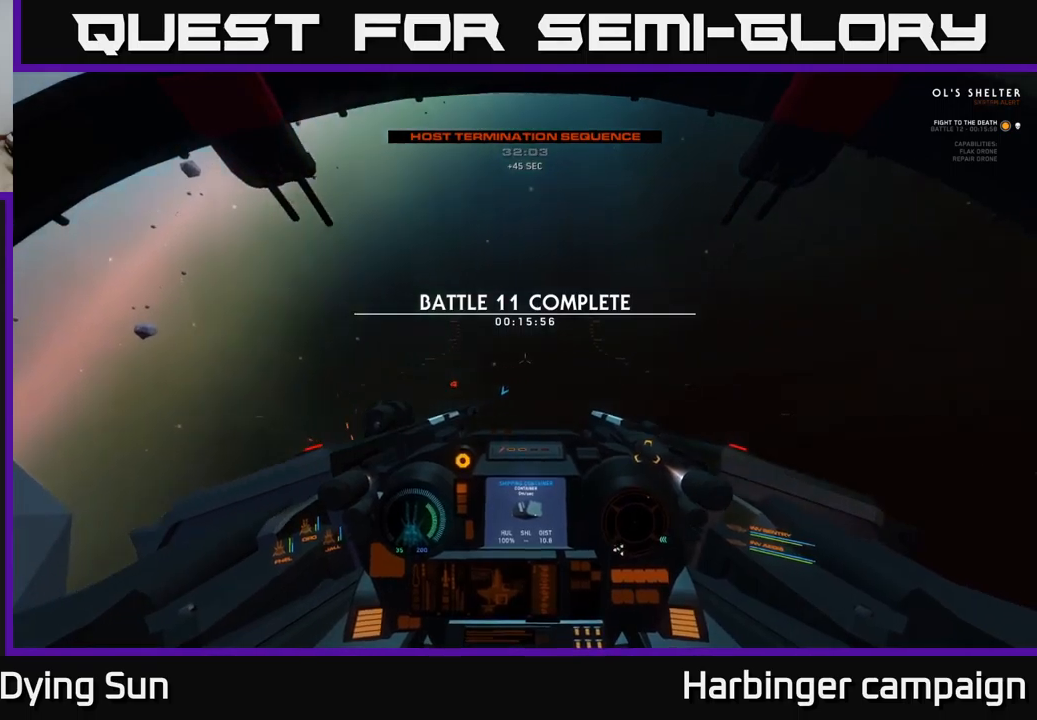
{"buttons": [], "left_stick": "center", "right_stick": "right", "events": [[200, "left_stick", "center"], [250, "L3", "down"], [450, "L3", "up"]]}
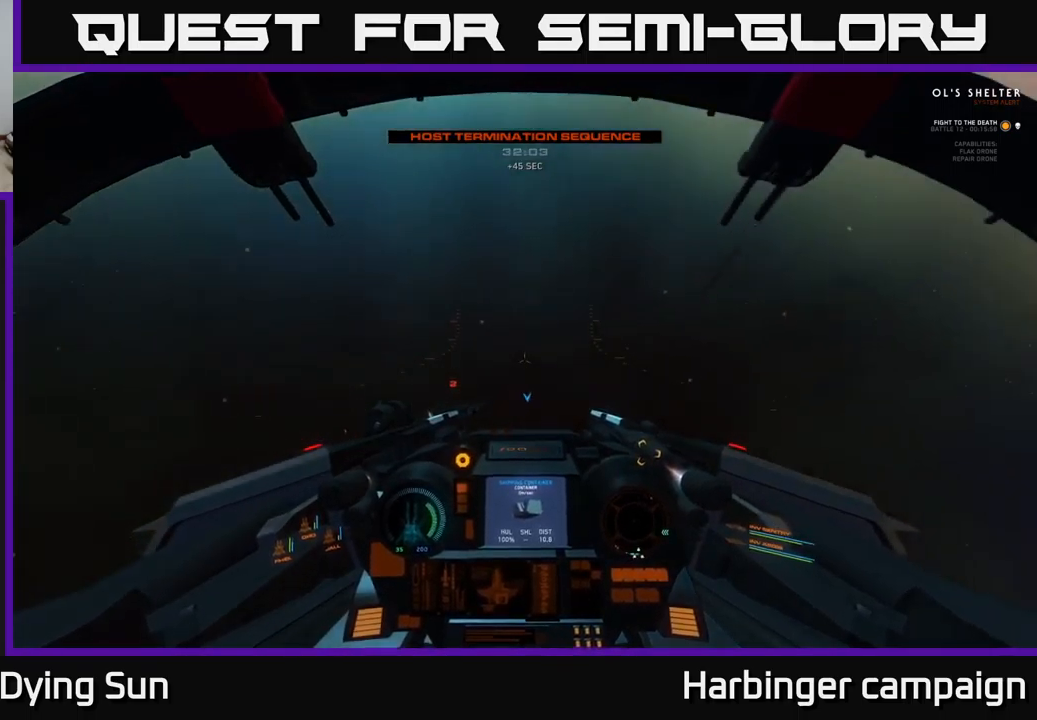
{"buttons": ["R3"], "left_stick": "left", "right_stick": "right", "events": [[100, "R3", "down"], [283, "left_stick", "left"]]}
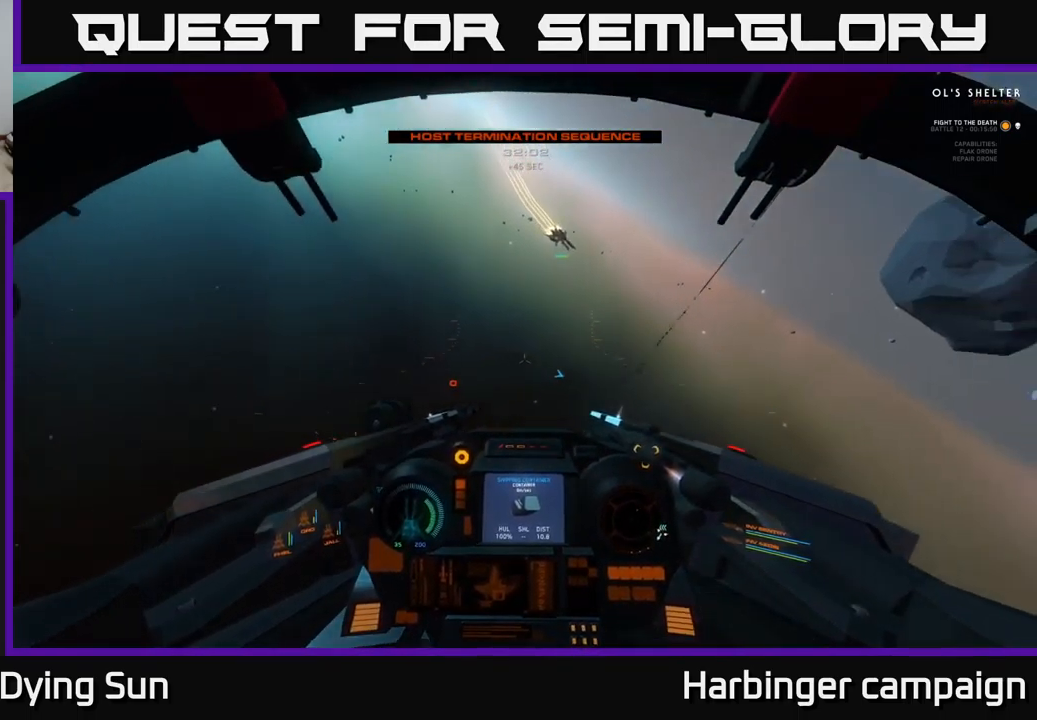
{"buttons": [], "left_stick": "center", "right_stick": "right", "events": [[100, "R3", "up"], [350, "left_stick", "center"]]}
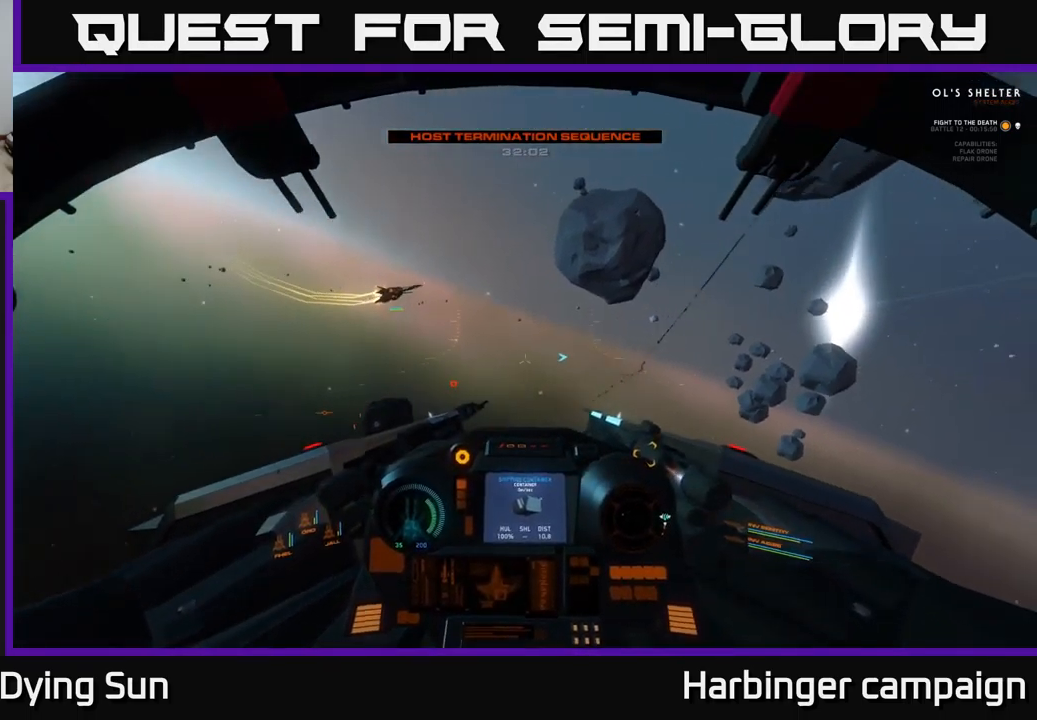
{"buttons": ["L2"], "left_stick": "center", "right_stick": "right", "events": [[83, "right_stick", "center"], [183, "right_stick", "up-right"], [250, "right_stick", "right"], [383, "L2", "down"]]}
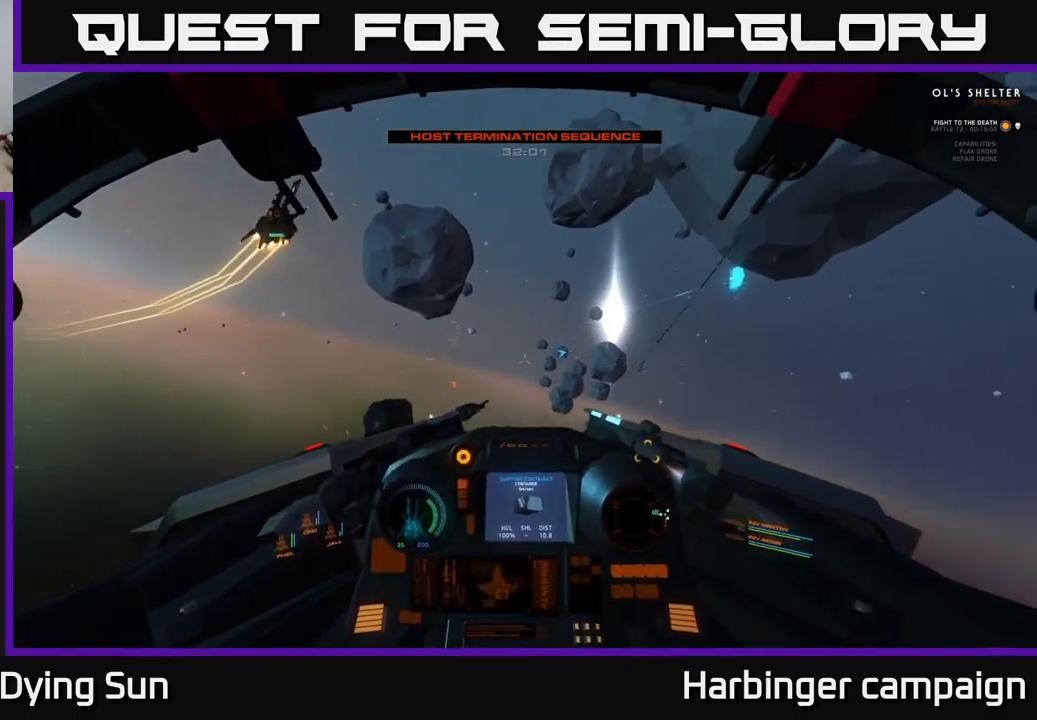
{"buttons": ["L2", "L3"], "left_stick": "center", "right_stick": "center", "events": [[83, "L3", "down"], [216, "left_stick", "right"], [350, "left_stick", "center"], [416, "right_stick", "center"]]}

- - - - - - -

* Exercise details
Return the material in full, word for word, and skip the pictures.

* Exercise solution
{"buttons": [], "left_stick": "center", "right_stick": "right", "events": [[200, "left_stick", "center"], [250, "L3", "down"], [450, "L3", "up"]]}
{"buttons": ["R3"], "left_stick": "left", "right_stick": "right", "events": [[100, "R3", "down"], [283, "left_stick", "left"]]}
{"buttons": [], "left_stick": "center", "right_stick": "right", "events": [[100, "R3", "up"], [350, "left_stick", "center"]]}
{"buttons": ["L2"], "left_stick": "center", "right_stick": "right", "events": [[83, "right_stick", "center"], [183, "right_stick", "up-right"], [250, "right_stick", "right"], [383, "L2", "down"]]}
{"buttons": ["L2", "L3"], "left_stick": "center", "right_stick": "center", "events": [[83, "L3", "down"], [216, "left_stick", "right"], [350, "left_stick", "center"], [416, "right_stick", "center"]]}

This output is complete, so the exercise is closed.